Le dos est droit et le cou n'est pas tombant: l'ennui. Mais le regard est résolument dirigé vers le bas, tout comme la jeune femme déprimée de Solitude. La façon dont ce type est assis, il n'attend pas de compagnie. Il n'est pas comme la jeune femme d'Henri Matisse. Je me demande si l'indice est dans la façon dont sa joue ne repose pas sur une main ouverte, mais sur la main droite volontairement recourbée. Essayez-le vous-même. C'est une posture délibérée et forte. C'est comme ça que ça se sent. La main pourrait facilement s'enrouler dans un poing. Il correspond à la musculature serrée de The Thinker. Il tend tout son corps à propos de ce qui l'intrigue. Cette main ferme, je suggère, fait toute la différence entre penser et déprimer. Mais sa posture est encore une cousine germaine de celle des mélancoliques. Penser, peut-être, est plus déprimant que vous pourriez l'avoir imaginé.

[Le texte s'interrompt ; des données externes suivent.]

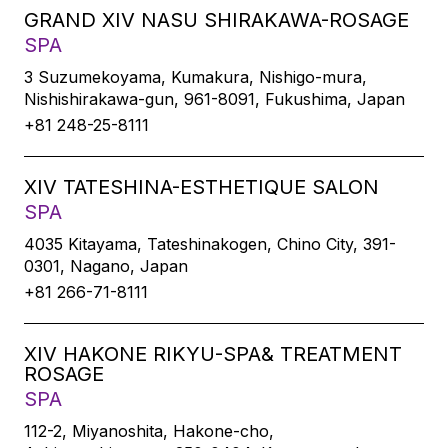
GRAND XIV NASU SHIRAKAWA-ROSAGE
SPA
3 Suzumekoyama, Kumakura, Nishigo-mura,
Nishishirakawa-gun, 961-8091, Fukushima, Japan
+81 248-25-8111
XIV TATESHINA-ESTHETIQUE SALON
SPA
4035 Kitayama, Tateshinakogen, Chino City, 391-
0301, Nagano, Japan
+81 266-71-8111
XIV HAKONE RIKYU-SPA& TREATMENT
ROSAGE
SPA
112-2, Miyanoshita, Hakone-cho,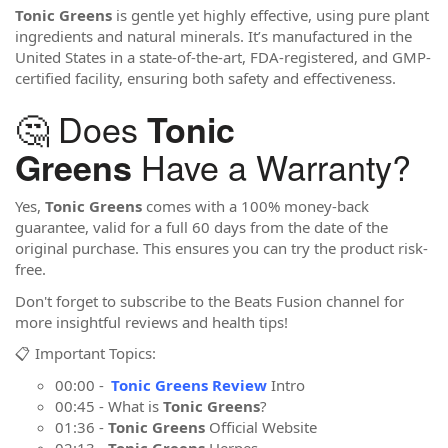
Tonic Greens
is gentle yet highly effective, using pure plant
ingredients and natural minerals. It’s manufactured in the
United States in a state-of-the-art, FDA-registered, and GMP-
certified facility, ensuring both safety and effectiveness.
🤔 Does
Tonic
Have a Warranty?
Greens
Yes,
Tonic Greens
comes with a 100% money-back
guarantee, valid for a full 60 days from the date of the
original purchase. This ensures you can try the product risk-
free.
Don't forget to subscribe to the Beats Fusion channel for
more insightful reviews and health tips!
📋 Important Topics:
00:00 -
Tonic Greens Review
Intro
00:45 - What is
Tonic Greens
?
01:36 -
Tonic Greens
Official Website
02:13 -
Tonic Greens
Herpes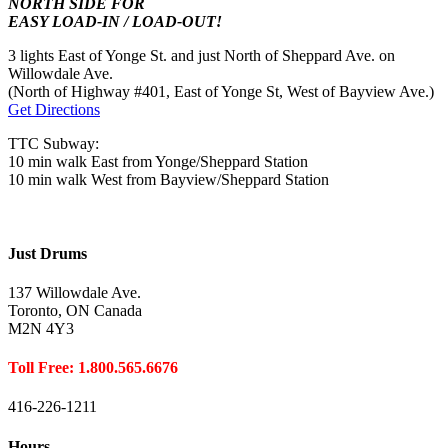
NORTH SIDE FOR
EASY LOAD-IN / LOAD-OUT!
3 lights East of Yonge St. and just North of Sheppard Ave. on
Willowdale Ave.
(North of Highway #401, East of Yonge St, West of Bayview Ave.)
Get Directions
TTC Subway:
10 min walk East from Yonge/Sheppard Station
10 min walk West from Bayview/Sheppard Station
Just Drums
137 Willowdale Ave.
Toronto, ON Canada
M2N 4Y3
Toll Free: 1.800.565.6676
416-226-1211
Hours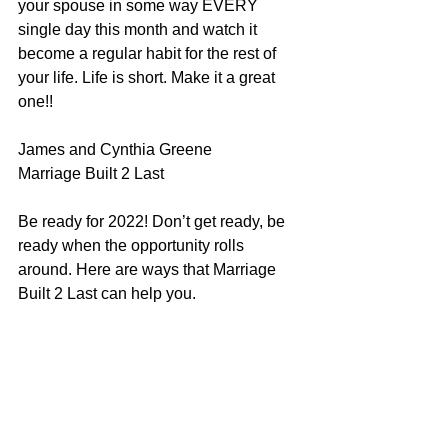
your spouse in some way EVERY 
single day this month and watch it 
become a regular habit for the rest of 
your life. Life is short. Make it a great 
one!!
James and Cynthia Greene
Marriage Built 2 Last
Be ready for 2022! Don’t get ready, be 
ready when the opportunity rolls 
around. Here are ways that Marriage 
Built 2 Last can help you.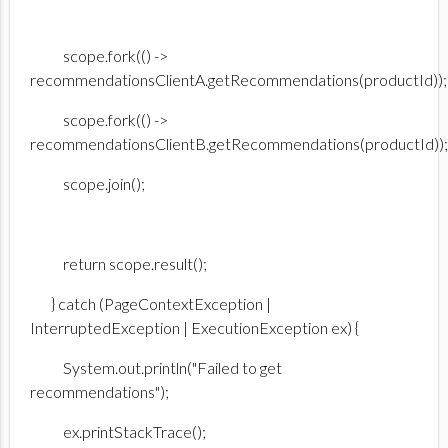
scope.fork(() ->
recommendationsClientA.getRecommendations(productId));
scope.fork(() ->
recommendationsClientB.getRecommendations(productId));
scope.join();
return scope.result();
} catch (PageContextException |
InterruptedException | ExecutionException ex) {
System.out.println("Failed to get
recommendations");
ex.printStackTrace();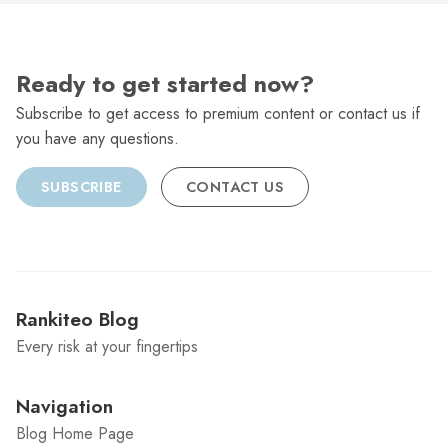
Ready to get started now?
Subscribe to get access to premium content or contact us if
you have any questions.
SUBSCRIBE
CONTACT US
Rankiteo Blog
Every risk at your fingertips
Navigation
Blog Home Page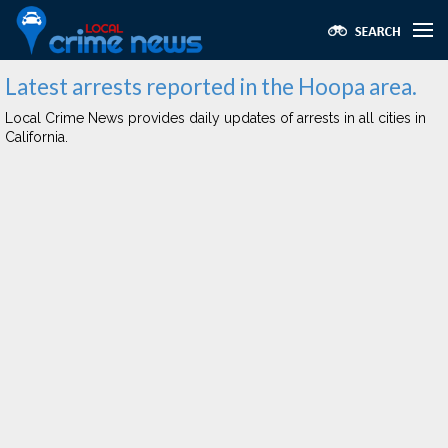
Latest arrests reported in the Hoopa area.
Local Crime News provides daily updates of arrests in all cities in
California.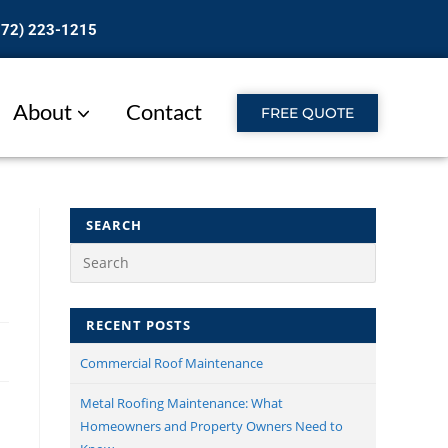
772) 223-1215
About
Contact
FREE QUOTE
SEARCH
RECENT POSTS
Commercial Roof Maintenance​
Metal Roofing Maintenance: What
Homeowners and Property Owners Need to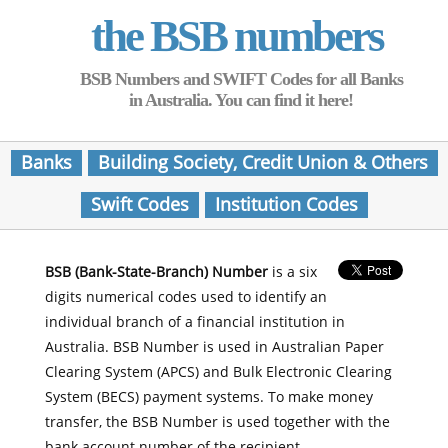
the BSB numbers
BSB Numbers and SWIFT Codes for all Banks
in Australia. You can find it here!
Banks
Building Society, Credit Union & Others
Swift Codes
Institution Codes
BSB (Bank-State-Branch) Number
is a six
digits numerical codes used to identify an
individual branch of a financial institution in
Australia. BSB Number is used in Australian Paper
Clearing System (APCS) and Bulk Electronic Clearing
System (BECS) payment systems. To make money
transfer, the BSB Number is used together with the
bank account number of the recipient.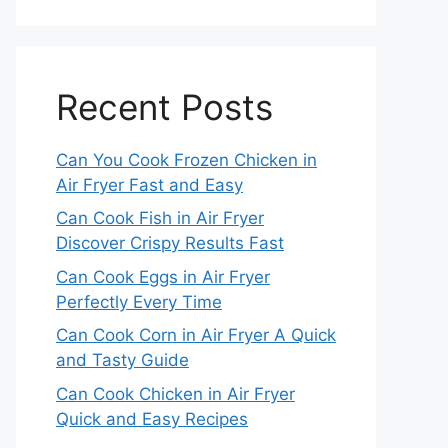
Recent Posts
Can You Cook Frozen Chicken in
Air Fryer Fast and Easy
Can Cook Fish in Air Fryer
Discover Crispy Results Fast
Can Cook Eggs in Air Fryer
Perfectly Every Time
Can Cook Corn in Air Fryer A Quick
and Tasty Guide
Can Cook Chicken in Air Fryer
Quick and Easy Recipes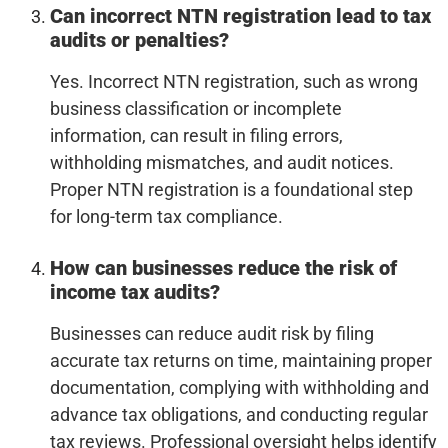
Can incorrect NTN registration lead to tax
audits or penalties?
Yes. Incorrect NTN registration, such as wrong
business classification or incomplete
information, can result in filing errors,
withholding mismatches, and audit notices.
Proper NTN registration is a foundational step
for long-term tax compliance.
How can businesses reduce the risk of
income tax audits?
Businesses can reduce audit risk by filing
accurate tax returns on time, maintaining proper
documentation, complying with withholding and
advance tax obligations, and conducting regular
tax reviews. Professional oversight helps identify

Peut-être que je fais ces distinctions trop faciles. Je pourrais vous montrer plein d'exemples où les trois types semblent se croiser. Mais le modèle de base est utile. Vous n'avez pas besoin d'aller dans une galerie pour voir pourquoi. Essayez-le la prochaine fois que vous participez à une réunion. La plupart des gens ressembleront au lecteur inattentif de Matisse. Il y aura quelques fanatiques ressemblant à The Thinker. Et il y aura quelques âmes tristes qui ont été dépassées pour l'avancement encore une fois. Leur regard descend et ils ne se sentent pas bien du tout. Mais si vous voulez éviter les stéréotypes, gardez votre tête de côté.